Sunday, March 31, 2013

What should an email client cost?

(Clearing out the backlog of old drafts...)

This was pretty spot-on. $15 for a really well-written piece of complex client software is not even close to the right price level. People who want a high-quality email client that is not subsidized by any other revenue stream should be thinking along the lines of Photoshop, Maya, or Ableton Live. Yes, I'm serious. With the rise of webmail, native email clients have become a niche software category for expert users, and that is what feature-rich, niche software written for expert users costs, because the development costs cannot be amortized over a hundred million users who upgrade every couple of years.

In the not-too-distant future, you should expect to pay $500 or more for a really high-quality piece of client-side email software. Or else you should expect high-quality client-side email software to go away (with the exception of Thunderbird, which is being maintained by Mozilla for basically philanthropic reasons; we'll see how long that lasts).
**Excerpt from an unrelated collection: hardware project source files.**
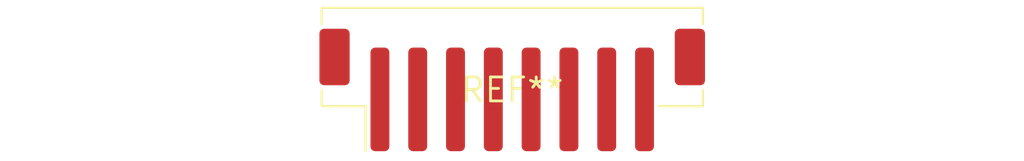
<source format=kicad_pcb>
(kicad_pcb (version 20240108) (generator pcbnew)

  (general
    (thickness 1.6)
  )

  (paper "A4")
  (layers
    (0 "F.Cu" signal)
    (31 "B.Cu" signal)
    (32 "B.Adhes" user "B.Adhesive")
    (33 "F.Adhes" user "F.Adhesive")
    (34 "B.Paste" user)
    (35 "F.Paste" user)
    (36 "B.SilkS" user "B.Silkscreen")
    (37 "F.SilkS" user "F.Silkscreen")
    (38 "B.Mask" user)
    (39 "F.Mask" user)
    (40 "Dwgs.User" user "User.Drawings")
    (41 "Cmts.User" user "User.Comments")
    (42 "Eco1.User" user "User.Eco1")
    (43 "Eco2.User" user "User.Eco2")
    (44 "Edge.Cuts" user)
    (45 "Margin" user)
    (46 "B.CrtYd" user "B.Courtyard")
    (47 "F.CrtYd" user "F.Courtyard")
    (48 "B.Fab" user)
    (49 "F.Fab" user)
    (50 "User.1" user)
    (51 "User.2" user)
    (52 "User.3" user)
    (53 "User.4" user)
    (54 "User.5" user)
    (55 "User.6" user)
    (56 "User.7" user)
    (57 "User.8" user)
    (58 "User.9" user)
  )

  (setup
    (pad_to_mask_clearance 0)
    (pcbplotparams
      (layerselection 0x00010fc_ffffffff)
      (plot_on_all_layers_selection 0x0000000_00000000)
      (disableapertmacros false)
      (usegerberextensions false)
      (usegerberattributes false)
      (usegerberadvancedattributes false)
      (creategerberjobfile false)
      (dashed_line_dash_ratio 12.000000)
      (dashed_line_gap_ratio 3.000000)
      (svgprecision 4)
      (plotframeref false)
      (viasonmask false)
      (mode 1)
      (useauxorigin false)
      (hpglpennumber 1)
      (hpglpenspeed 20)
      (hpglpendiameter 15.000000)
      (dxfpolygonmode false)
      (dxfimperialunits false)
      (dxfusepcbnewfont false)
      (psnegative false)
      (psa4output false)
      (plotreference false)
      (plotvalue false)
      (plotinvisibletext false)
      (sketchpadsonfab false)
      (subtractmaskfromsilk false)
      (outputformat 1)
      (mirror false)
      (drillshape 1)
      (scaleselection 1)
      (outputdirectory "")
    )
  )

  (net 0 "")

  (footprint "JST_PH_B8B-PH-SM4-TB_1x08-1MP_P2.00mm_Vertical" (layer "F.Cu") (at 0 0))

)

</source>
Edit: I should add that various Free or semi-Free Software email clients are not really an exception. Their development is funded by a completely different model which permits sustainable, lower-cost, but also slower development. The lower development throughput of freeware email clients manifests itself in two different ways. Email software "for geeks" like mutt, gnus, and pine completely abandons the goal of conforming to expectations of modern UX. On the other hand, free email software like KMail and Evolution, which is allegedly targeted at non-geeks, tries to track modern UX trends but perpetually lags behind in features and polish. Note that "modern UX" is a notion that is always changing, and thus requires high development throughput to track, sometimes because the UI itself is complex (consider gmail's conversation view) and sometimes because there is also a challenging computational problem behind it (consider gmail's spam filtering).